My mother-in-law gave me this yarn years ago. I’m generally happy to accept yarn, even when it’s yarn I’ll be dropping off at Goodwill the next time I (eventually) go. You never know where your next skein of qiviut might come from. Probably not from the hamper of acrylic your co-worker thoughtfully procured from an estate sale, but let’s stoke the fires of optimistic treasure hunting.
My MIL, though, has good yarn taste and knows her stuff and has never given me anything I’m not interested in knitting up. This yarn is gorgeous in a very non-traditionally-yarny way which makes it both appealing and confusing. It’s heavy, dense, cool to the touch, ropey, and has absolutely no give at all. Its unusual qualities are what make it attractive and also make it it hard to know what in the world to do with it which is why, I’m guessing, MIL passed it on to me way back when. It screams post-apocalyptic dystopia. That or chain mail, a knitting trend that based on a cursory google and ravelry search has not managed to catch on well at all.

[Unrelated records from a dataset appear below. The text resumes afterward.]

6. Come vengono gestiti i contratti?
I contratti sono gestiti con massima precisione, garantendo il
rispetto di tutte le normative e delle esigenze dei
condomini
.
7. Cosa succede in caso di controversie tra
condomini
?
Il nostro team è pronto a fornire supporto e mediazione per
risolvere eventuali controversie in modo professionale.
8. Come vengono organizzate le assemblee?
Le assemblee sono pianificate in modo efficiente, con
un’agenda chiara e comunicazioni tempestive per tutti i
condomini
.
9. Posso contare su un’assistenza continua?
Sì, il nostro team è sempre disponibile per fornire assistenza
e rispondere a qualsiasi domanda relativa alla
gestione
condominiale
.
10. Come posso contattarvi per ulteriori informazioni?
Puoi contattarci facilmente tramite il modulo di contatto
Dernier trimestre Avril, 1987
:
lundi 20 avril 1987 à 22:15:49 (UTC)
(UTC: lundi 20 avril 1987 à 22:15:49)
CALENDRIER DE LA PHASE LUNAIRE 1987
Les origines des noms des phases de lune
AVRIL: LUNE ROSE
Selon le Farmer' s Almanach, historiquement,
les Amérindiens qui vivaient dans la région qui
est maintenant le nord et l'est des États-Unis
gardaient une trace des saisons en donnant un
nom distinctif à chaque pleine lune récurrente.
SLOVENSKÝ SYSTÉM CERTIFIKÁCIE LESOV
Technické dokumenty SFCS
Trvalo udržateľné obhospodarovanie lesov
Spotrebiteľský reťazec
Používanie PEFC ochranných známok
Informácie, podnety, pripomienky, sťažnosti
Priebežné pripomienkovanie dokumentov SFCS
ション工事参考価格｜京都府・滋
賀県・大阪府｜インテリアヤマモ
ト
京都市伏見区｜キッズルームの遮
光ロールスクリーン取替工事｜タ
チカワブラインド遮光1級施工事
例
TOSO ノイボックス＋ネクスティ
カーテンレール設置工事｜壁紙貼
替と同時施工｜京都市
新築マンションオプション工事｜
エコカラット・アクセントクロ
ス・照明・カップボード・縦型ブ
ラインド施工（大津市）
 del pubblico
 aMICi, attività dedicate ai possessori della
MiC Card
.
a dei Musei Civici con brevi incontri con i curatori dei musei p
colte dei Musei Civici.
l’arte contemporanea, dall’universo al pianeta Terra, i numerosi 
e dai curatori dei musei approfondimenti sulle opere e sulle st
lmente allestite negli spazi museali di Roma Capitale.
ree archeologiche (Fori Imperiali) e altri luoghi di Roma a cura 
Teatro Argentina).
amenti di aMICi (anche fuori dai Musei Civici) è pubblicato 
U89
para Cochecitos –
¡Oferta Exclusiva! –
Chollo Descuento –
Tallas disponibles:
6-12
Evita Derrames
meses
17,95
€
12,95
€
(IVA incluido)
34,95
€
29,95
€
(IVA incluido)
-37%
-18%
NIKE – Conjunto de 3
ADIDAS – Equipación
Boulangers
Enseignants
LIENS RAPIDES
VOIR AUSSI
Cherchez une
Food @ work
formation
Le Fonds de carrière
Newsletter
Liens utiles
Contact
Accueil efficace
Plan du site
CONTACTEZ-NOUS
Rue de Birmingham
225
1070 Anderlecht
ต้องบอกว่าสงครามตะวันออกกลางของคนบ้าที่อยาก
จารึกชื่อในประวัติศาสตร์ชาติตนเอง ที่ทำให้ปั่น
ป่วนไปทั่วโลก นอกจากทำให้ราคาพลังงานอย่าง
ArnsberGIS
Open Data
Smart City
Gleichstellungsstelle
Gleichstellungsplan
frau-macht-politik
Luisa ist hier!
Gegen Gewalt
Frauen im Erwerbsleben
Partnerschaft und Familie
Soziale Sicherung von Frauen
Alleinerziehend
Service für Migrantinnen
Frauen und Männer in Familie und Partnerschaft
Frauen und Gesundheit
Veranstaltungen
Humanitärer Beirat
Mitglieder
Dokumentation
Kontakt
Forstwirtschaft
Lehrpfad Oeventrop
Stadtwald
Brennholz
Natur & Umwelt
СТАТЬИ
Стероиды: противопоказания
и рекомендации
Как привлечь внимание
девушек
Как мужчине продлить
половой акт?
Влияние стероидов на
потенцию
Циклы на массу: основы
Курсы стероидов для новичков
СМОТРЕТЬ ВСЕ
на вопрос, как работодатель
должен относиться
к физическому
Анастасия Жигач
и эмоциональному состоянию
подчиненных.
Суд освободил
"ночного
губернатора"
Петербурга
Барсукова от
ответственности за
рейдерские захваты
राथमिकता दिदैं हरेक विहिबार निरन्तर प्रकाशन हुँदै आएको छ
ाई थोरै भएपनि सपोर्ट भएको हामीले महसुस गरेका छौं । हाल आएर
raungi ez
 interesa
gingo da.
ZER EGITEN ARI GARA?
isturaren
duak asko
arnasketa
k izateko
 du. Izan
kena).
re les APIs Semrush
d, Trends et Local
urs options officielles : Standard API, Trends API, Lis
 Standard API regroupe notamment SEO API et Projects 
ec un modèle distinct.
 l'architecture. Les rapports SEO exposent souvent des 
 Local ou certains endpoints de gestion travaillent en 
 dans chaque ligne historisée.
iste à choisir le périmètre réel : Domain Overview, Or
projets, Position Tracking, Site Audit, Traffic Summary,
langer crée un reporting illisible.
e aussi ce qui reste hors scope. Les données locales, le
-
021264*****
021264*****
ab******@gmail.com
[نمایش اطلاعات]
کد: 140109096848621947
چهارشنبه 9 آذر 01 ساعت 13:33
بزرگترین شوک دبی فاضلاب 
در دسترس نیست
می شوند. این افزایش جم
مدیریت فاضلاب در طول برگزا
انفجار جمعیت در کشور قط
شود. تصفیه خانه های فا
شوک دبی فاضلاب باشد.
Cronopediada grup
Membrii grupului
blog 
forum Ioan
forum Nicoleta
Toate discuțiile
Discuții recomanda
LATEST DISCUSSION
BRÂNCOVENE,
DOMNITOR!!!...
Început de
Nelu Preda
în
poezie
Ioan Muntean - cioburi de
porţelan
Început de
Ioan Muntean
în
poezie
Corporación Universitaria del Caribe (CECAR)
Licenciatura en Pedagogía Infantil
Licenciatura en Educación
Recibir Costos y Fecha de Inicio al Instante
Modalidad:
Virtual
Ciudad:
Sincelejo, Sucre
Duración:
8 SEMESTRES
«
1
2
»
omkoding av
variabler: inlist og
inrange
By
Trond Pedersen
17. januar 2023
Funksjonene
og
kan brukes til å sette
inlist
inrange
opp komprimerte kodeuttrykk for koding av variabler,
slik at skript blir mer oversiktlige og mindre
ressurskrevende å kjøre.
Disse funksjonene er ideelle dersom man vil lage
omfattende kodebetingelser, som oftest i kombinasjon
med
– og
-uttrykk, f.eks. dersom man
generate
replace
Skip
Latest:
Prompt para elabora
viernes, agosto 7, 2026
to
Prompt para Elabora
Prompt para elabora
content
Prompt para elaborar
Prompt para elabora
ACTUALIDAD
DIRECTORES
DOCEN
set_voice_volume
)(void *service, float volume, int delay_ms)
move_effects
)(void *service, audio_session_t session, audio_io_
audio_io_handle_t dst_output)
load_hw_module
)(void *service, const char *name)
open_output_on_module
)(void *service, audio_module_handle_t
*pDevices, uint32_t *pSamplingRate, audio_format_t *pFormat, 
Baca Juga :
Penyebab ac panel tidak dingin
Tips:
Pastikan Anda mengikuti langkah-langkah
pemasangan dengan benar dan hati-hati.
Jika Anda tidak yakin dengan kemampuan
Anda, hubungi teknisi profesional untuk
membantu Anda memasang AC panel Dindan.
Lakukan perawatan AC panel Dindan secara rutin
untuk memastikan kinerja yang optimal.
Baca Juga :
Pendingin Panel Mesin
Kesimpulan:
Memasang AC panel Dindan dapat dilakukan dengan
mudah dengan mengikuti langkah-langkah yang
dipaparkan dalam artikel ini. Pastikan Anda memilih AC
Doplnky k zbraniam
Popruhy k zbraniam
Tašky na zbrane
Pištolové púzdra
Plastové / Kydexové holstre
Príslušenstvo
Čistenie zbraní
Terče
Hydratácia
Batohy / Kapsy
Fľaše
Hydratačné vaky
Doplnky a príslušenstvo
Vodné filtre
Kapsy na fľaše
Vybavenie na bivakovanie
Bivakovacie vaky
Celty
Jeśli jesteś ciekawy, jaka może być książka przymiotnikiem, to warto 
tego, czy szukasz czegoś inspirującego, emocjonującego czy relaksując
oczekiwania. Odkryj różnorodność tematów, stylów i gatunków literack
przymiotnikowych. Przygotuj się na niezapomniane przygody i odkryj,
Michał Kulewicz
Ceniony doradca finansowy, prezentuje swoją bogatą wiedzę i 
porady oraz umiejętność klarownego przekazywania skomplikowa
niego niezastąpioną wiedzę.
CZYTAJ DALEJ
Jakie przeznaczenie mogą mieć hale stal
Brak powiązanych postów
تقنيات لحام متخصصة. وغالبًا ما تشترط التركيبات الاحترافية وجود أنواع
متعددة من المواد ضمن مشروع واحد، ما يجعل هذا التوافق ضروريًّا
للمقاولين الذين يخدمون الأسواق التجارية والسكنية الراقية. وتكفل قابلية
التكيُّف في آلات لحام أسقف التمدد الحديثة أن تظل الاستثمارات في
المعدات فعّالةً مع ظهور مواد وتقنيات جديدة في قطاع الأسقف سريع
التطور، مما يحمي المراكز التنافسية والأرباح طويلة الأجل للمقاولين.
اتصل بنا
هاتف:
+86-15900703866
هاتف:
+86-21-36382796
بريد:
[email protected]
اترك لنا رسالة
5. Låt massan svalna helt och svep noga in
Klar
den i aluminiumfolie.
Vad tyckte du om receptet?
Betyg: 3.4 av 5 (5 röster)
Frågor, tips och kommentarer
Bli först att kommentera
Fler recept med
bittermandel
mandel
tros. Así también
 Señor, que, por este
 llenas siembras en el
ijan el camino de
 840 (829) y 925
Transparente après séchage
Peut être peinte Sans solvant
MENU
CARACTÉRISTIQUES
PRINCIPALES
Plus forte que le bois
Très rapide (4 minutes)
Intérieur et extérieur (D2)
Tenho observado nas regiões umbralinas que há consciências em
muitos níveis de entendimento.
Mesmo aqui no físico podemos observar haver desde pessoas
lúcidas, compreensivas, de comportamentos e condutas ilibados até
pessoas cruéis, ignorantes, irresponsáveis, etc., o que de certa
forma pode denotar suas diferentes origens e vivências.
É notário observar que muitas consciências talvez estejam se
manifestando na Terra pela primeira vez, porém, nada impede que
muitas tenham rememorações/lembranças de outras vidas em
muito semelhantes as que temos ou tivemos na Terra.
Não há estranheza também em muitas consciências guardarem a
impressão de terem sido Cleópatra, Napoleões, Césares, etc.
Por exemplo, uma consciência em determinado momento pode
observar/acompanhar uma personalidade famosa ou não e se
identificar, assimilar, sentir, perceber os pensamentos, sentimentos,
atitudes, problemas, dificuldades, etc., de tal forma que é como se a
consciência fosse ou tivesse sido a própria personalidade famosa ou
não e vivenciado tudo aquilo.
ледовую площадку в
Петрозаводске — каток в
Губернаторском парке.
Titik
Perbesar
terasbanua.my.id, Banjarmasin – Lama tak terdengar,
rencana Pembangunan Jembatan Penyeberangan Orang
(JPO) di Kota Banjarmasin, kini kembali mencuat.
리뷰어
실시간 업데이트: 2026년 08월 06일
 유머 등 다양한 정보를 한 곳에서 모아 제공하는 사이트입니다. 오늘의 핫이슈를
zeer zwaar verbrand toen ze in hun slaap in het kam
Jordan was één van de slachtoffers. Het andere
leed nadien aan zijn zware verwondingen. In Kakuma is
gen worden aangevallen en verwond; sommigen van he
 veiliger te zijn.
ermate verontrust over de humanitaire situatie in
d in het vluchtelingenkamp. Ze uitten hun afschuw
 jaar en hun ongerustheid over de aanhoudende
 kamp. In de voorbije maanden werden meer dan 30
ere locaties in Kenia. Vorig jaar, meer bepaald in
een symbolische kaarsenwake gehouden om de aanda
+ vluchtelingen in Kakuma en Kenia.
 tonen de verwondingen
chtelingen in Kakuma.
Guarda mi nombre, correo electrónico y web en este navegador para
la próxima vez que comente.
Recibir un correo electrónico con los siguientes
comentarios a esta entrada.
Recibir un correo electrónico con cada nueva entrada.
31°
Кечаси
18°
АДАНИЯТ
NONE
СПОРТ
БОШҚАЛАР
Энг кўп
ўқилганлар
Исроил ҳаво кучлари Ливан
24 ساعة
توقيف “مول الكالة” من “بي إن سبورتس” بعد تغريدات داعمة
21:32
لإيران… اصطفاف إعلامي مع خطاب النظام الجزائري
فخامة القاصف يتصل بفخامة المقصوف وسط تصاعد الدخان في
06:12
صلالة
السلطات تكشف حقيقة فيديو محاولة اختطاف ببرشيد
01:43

It knit up at a gauge that seemed to defy all ravelry pattern database records, which is not unusual in itself for the twilight zone experience of gauge, but the limitations of this yarn’s characteristics combined with a gauge heretofore unmeasured in our physical world meant that despite my best intentions and interest this yarn languished. I started and ripped out a project that was’t going to work and wasn’t something I would have worn anyways and proceeded to put the yarn away for , no exaggeration, another 5 years after that failed attempt.
I *finally* realized that one of the things holding me back from using this yarn was that there was just so much of it. I didn’t want to make anything with sleeves because the yarn was so heavy and inelastic, but I was unconsciously holding out for a pattern that would use it up. Using some is better than using none, and I finally settled on a simple, appropriately zombie-apocalyptic pattern that required nowhere near the yardage I had on hand.

Pattern: Slope by Shibui Knits
Size: Cast on smallest hoping for medium
Yarn: Blue Moon Fibert Arts Koi, Indigo Nights (discontinued)
Needle: 4
Gauge remained an issue, but the simpler your garment the more flexible a measurement gauge can be. I cast on the smallest size hoping for something in the middle. In this case it worked fine. It only needed to fit my shoulders and it does. The rest of it is a matter of personal preference.
I flubbed the length measurement. It’s longer than it should be because I was measuring from the wrong place. You can see how a measurement from the front v. side v. back would vary significantly. I also shorted the armholes some by starting the neckline decreases a smidge earlier than the size medium called for.
And now I am ready for the technological singularity.
I know it’s been point out a million times, but how can knitwear so prevalent in post-apocalyptic hellscapes and yet nobody has the skill to repair it? So many holes and running stitches. Get it together future-dwellers.